WRITTEN EXERCISE: Rewrite the records below from the line containing "scientific name: Uvularia perfoliata" through the end, replacing "catalogue" with "catalog" and leaving everything else unchanged.

Saved data entries:
= = = = = = =
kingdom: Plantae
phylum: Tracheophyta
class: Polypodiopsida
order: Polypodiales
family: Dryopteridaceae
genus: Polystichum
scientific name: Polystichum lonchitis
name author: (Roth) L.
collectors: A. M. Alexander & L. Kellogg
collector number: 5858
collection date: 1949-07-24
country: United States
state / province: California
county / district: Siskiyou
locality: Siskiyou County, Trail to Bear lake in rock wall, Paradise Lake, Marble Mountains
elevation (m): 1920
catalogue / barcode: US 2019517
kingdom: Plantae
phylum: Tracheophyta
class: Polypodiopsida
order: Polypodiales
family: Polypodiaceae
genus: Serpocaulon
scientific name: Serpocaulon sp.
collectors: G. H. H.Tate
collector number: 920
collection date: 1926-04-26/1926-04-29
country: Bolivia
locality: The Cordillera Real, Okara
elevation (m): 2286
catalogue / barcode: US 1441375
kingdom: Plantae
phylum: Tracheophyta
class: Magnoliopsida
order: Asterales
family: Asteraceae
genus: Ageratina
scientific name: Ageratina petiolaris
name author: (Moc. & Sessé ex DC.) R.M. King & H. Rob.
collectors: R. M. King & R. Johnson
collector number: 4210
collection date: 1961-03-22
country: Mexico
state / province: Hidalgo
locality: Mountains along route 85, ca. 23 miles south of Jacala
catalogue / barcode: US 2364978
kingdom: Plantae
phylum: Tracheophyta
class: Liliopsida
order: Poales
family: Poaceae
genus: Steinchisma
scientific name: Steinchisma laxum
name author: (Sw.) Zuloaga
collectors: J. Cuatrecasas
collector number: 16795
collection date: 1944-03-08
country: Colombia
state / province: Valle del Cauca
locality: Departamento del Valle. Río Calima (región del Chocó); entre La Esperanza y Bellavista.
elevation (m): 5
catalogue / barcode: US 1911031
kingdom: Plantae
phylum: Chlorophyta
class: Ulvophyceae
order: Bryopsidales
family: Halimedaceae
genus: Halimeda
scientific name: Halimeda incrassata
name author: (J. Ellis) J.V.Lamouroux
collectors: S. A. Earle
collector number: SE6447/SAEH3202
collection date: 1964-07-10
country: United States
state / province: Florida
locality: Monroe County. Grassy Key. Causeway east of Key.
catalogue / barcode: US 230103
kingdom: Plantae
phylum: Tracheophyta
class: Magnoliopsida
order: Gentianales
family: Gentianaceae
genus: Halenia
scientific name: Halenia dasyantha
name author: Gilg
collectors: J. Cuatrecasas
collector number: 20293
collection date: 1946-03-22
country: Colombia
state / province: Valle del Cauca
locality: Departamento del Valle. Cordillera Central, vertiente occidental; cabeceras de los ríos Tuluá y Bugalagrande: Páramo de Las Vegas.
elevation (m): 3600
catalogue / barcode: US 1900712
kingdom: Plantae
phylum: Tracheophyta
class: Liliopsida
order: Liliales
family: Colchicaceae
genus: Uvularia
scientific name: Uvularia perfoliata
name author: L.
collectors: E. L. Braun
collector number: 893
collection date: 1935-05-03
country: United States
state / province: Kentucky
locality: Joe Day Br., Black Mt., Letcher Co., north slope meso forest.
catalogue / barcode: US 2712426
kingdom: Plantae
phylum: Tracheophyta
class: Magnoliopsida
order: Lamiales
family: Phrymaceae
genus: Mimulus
= = = = = = =
FINAL ANSWER:
scientific name: Uvularia perfoliata
name author: L.
collectors: E. L. Braun
collector number: 893
collection date: 1935-05-03
country: United States
state / province: Kentucky
locality: Joe Day Br., Black Mt., Letcher Co., north slope meso forest.
catalog / barcode: US 2712426
kingdom: Plantae
phylum: Tracheophyta
class: Magnoliopsida
order: Lamiales
family: Phrymaceae
genus: Mimulus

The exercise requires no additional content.